Explaining Chavenage’s appeal to visitors, Caroline Lowsley-Williams took me onto the lawn and gestured towards the unbroken view of pastoral England – hedgerows, woods and cattle – while a symphony orchestra of birds sang overhead. Admittedly the calm may sometimes be shattered by a rally of classic cars – another money-spinning venture to meet running costs. But usually the scene is a vision of seemingly immemorial tranquillity, which visitors of all kinds love, because it is so rare to escape the ugliness of the modern world. You guessed it: this scene is now threatened by a couple of wind turbines, poking their blades above the horizon. If it is built, the makers of the next Thomas Hardy adaptation will have to point their cameras elsewhere.
If onshore wind farms are a waste of effort, as Mr Barker appears to believe, surely a halt should be called to those as yet unbuilt. Can we dare to dream the inexpressible – that those turbines that already blight the countryside could be torn down? I say yes. There is a simple mechanism by which it could be done. Wind farms aren’t financially attractive by themselves; they depend on an ingenious Gordon Brownian sleight of hand, being paid for through a trade in Renewable Obligation Certificates.

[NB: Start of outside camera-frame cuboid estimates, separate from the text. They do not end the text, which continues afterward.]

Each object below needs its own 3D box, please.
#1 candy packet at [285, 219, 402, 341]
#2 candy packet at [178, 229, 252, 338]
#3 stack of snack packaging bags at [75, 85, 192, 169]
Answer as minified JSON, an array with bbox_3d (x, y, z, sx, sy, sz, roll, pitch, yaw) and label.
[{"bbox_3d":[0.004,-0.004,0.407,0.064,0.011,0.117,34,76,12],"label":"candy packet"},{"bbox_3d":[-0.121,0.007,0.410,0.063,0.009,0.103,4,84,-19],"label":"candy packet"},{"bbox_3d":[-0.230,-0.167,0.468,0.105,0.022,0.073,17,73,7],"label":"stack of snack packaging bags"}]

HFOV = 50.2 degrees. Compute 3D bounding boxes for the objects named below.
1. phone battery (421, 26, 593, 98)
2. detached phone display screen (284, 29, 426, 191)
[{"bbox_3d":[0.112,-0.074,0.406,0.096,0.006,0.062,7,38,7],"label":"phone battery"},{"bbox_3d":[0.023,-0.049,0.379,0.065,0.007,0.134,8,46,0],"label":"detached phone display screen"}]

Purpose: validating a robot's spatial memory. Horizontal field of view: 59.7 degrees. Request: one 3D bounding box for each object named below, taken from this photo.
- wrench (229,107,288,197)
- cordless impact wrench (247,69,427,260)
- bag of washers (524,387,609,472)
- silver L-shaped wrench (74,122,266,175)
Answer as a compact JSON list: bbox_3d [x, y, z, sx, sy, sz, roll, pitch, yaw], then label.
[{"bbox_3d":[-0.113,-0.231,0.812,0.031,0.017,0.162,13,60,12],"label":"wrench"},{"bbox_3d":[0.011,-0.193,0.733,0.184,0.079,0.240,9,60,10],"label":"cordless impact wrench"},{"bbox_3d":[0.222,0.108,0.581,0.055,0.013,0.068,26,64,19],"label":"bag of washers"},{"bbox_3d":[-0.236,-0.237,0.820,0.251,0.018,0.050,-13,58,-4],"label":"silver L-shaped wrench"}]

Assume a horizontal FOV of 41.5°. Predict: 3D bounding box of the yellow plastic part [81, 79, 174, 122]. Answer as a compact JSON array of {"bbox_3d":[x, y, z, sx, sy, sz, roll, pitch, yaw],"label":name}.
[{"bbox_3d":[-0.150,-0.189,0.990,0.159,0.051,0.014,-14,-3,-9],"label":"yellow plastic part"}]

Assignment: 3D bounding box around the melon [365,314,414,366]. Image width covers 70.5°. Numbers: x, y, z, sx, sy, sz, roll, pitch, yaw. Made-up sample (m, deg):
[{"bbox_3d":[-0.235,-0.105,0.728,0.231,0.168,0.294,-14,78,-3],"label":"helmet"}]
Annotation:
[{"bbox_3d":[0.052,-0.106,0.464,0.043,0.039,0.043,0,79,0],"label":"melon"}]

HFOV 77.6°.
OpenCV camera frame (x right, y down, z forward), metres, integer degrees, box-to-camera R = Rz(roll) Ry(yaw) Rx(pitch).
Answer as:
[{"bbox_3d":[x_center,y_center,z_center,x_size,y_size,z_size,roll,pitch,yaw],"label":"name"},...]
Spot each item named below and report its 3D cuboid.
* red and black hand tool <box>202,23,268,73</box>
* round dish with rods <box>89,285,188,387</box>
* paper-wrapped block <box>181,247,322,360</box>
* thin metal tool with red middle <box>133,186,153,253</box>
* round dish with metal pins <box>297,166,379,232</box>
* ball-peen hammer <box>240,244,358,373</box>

The scam works like this. Energy companies are charged with producing a certain percentage of green energy; if they fail to do so they are fined. But they can avoid the fine if they produce a ROC to say that they have bought up the quota produced by someone else. ROCs are worth far more than the energy itself. They were introduced as a quick fix, which would incentivise the producers of green energy – which meant, since it was the only technology ready for market, wind farms. The beauty of the idea, from the Brown perspective, was that it involved no cost to the Treasury. And New Labour would be out of office before the public realised that the sap who picked up the tab would be the consumer. We all pay for this folly through our electricity bills.
So scrap ROCs and the turbine menace will, among much gnashing of teeth on the part of speculators, wither and disappear. Britain will then be faced with the challenge: what serious contribution can we make to reducing greenhouse gas emissions? If the climate is changing, we could focus on technologies that really do the job – wave, tide, microgeneration. Or the money at present being spent supporting fatuous wind schemes could be used to mitigate the consequences of the inevitable.
We should be modestly glad that Mr Barker is seeing sense. One thing’s for sure: as we know from other areas of life, smoke and mirrors à la Gordon Brown may disguise a problem. They never solve it.